For this production, the Charing Cross Theatre has (thankfully) been reconfigured, with a bank of seats on what used to be the stage and a traverse stage built over what used to be the front stalls. It might have been helpful for sightlines to raise the stage a couple of feet up from the entrance level – the rake of the seats was designed with a raised stage in mind – but it’s still an improvement over a space where it could often feel as if you were peering down a tunnel at a show taking place in the distance. On Morgan Large’s good-looking but simple set (bare wooden walls below the balconies on either side of the stage, a turntable, a few chairs and trunks, an oversized, all-seeing eye peering down from above), Shuntaro Fujito delivers an exceptionally clear account of Violet’s emotional journey; his direction is unshowy and unobtrusive, which is just what the material needs. It’s fair to say the show sometimes sags momentarily when the actors stop singing and start to speak; it’s not so much that there’s anything wrong with Brian Crawley’s book as that the score is so good that the connecting tissue inevitably pales a little in comparison.
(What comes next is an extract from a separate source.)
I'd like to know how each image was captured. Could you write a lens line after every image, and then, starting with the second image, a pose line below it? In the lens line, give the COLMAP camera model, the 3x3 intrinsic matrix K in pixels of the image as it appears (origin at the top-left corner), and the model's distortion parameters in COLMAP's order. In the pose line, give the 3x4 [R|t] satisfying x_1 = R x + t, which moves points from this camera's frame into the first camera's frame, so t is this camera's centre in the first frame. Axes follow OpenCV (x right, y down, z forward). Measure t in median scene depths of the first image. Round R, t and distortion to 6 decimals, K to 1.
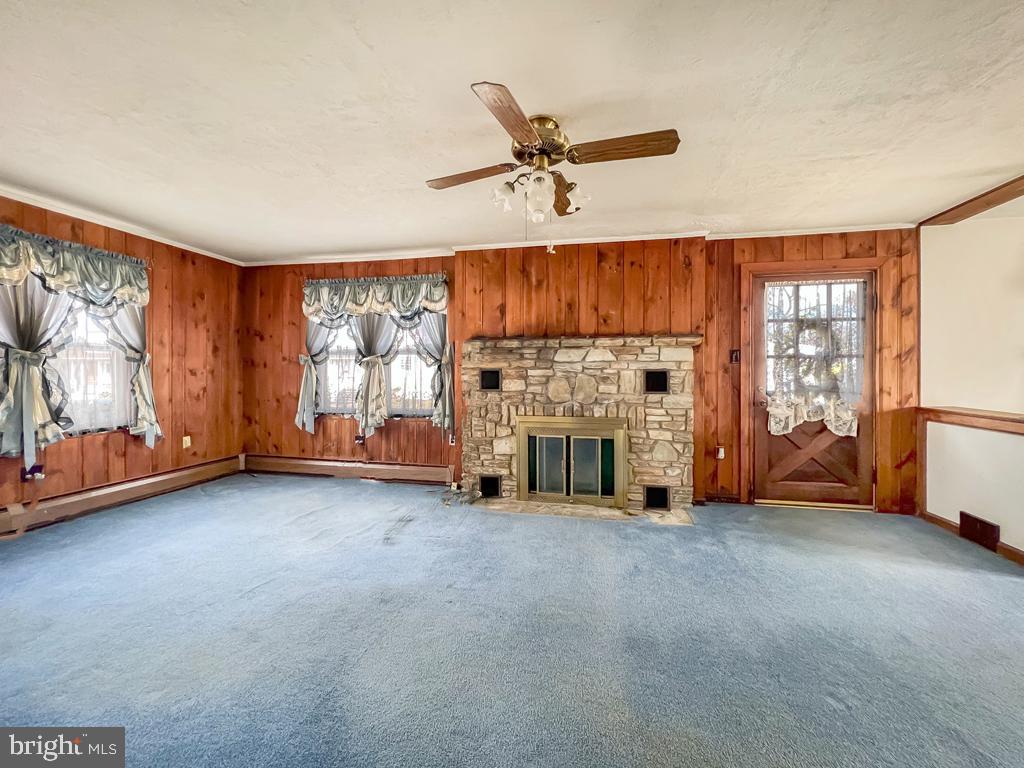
lens RADIAL K [[408.5, 0, 512.9], [0, 408.5, 372.8], [0, 0, 1]] dist [0.001682, 0.000150]
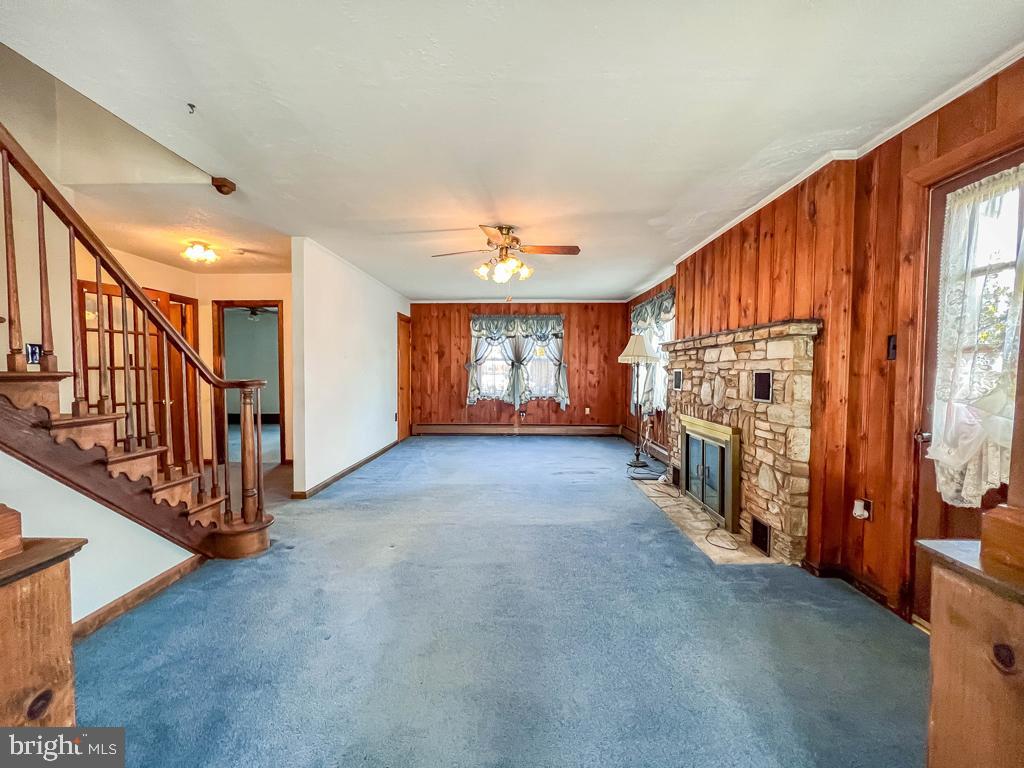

The bottom line: this is GOOD, and it’s worth seeing. It’s also, unfortunately, selling very badly at the moment, and it deserves better: it’s a very strong production of a show with a good book and a stunning score, Kaisa Hammarlund’s performance deserves a much wider audience, and it runs an hour and forty minutes without an interval so you’ll be in plenty of time to make the last train home afterwards. Discounts are available if you know where to look, and this might well turn out to be as good a piece of musical theatre as you’ll see all year.